Вздрагивая от взглядов, в тишине, рабыня с синяками на лице, по знаку Торопа бросила шитьё, взяла из углей и поставила на стол горшок дымящегося мяса, вынула из-под полатей кувшины медовой браги, принесла и поставила кубки, ржаной хлеб с отрубями, мочёную клюкву. Как драгоценность, она поставила на стол солонку из гранита. Стовов кивнул, а Мышец, улыбаясь в рыжие усы, разлил по чашам из меди тягучий янтарный напиток.
– Что нового в городе эрезени, здоров ли брат мой, князь Пашус? – спросил Стовов, стуча перстнями по столу, – не тревожат ли мурома и дедичи? Как сыновья его растут?

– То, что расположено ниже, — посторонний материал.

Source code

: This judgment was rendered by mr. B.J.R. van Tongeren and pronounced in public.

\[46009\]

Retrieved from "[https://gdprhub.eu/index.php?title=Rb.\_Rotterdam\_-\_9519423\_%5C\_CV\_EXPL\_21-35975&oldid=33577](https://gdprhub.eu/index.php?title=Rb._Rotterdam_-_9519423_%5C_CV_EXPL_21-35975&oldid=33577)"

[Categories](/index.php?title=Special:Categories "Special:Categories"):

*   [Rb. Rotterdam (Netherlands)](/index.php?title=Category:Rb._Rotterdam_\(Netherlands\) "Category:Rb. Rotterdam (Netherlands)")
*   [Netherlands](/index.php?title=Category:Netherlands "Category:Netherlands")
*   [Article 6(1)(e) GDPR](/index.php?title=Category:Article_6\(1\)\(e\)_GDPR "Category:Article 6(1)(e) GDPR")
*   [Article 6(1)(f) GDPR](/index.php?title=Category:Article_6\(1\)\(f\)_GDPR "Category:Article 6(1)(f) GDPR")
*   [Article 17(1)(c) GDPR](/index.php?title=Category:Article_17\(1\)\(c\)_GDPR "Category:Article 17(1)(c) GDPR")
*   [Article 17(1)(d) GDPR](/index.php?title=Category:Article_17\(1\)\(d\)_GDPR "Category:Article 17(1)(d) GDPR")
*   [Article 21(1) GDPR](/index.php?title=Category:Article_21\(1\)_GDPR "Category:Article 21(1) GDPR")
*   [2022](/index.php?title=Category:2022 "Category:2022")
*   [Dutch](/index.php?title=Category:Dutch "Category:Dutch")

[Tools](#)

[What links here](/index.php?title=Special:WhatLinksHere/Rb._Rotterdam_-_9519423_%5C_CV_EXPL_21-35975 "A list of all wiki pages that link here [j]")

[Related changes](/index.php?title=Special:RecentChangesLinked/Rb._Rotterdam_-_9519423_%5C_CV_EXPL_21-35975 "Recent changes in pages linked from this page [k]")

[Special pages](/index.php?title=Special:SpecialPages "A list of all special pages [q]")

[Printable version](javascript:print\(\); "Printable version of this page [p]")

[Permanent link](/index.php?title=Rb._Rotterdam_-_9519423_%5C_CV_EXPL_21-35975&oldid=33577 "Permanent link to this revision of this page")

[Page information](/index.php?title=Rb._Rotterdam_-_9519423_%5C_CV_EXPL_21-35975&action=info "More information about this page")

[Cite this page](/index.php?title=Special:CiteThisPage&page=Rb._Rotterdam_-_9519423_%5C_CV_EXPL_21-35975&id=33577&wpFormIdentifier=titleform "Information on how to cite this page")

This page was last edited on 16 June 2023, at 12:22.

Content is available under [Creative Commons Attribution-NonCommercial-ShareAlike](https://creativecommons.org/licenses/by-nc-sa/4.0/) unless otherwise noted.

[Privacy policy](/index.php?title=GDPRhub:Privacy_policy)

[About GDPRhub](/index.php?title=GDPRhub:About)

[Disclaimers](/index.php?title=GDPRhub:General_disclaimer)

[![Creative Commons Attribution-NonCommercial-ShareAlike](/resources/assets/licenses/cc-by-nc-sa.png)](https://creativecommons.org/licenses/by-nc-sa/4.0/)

– Все славно, хвала богам, Рязань вся ширится на торговле с хазарами и булгарами, сделали две новые угловые башни, второй хороший колодец, загоны для скота вынесли за стены. Эрзени, что выбирали место для своего города и капища бога Верипаза в незапамятные времена, хорошее место нашли, и князь правильно сделал, что его занял, а не стал строить свой город. Князь Пешус принял имя Гостислав, а потом ещё имя Резан, и стал бодр, словно зрзенские боги стали его своим признавать. Он быстро оправился от болезни лихомановой. Сам ходил на восток собирать дань с муромы, мокоши и эрзени. Только на юге за куликовыми полям у Хопра и Суры дедичи с хазарами и аланы торговле мешают. Только вот во всём поочье голядь пока держится от этой чуди мокшанской, хотя их дедичи и вятичи с юга совсем прижали, а мы с востока. Сыновья князя растут быстро, крепко, скоро на коней сядут да будут постриги их в мужчины. А говорят, пятеро твоих сыновей и старший Часлав тоже растут быстро и крепко?
– Да, княжичи здоровы, они в Каменной Ладоге с княгиней Белой, – ответил Стовов, отхлебнул мёда, снял ладонью капли с бороды и добавил, – княжичу старшему пора уже на охоту ходить, куропаток бить, привыкать к походам и лесу, а он всё больше спит, да на небо глядит.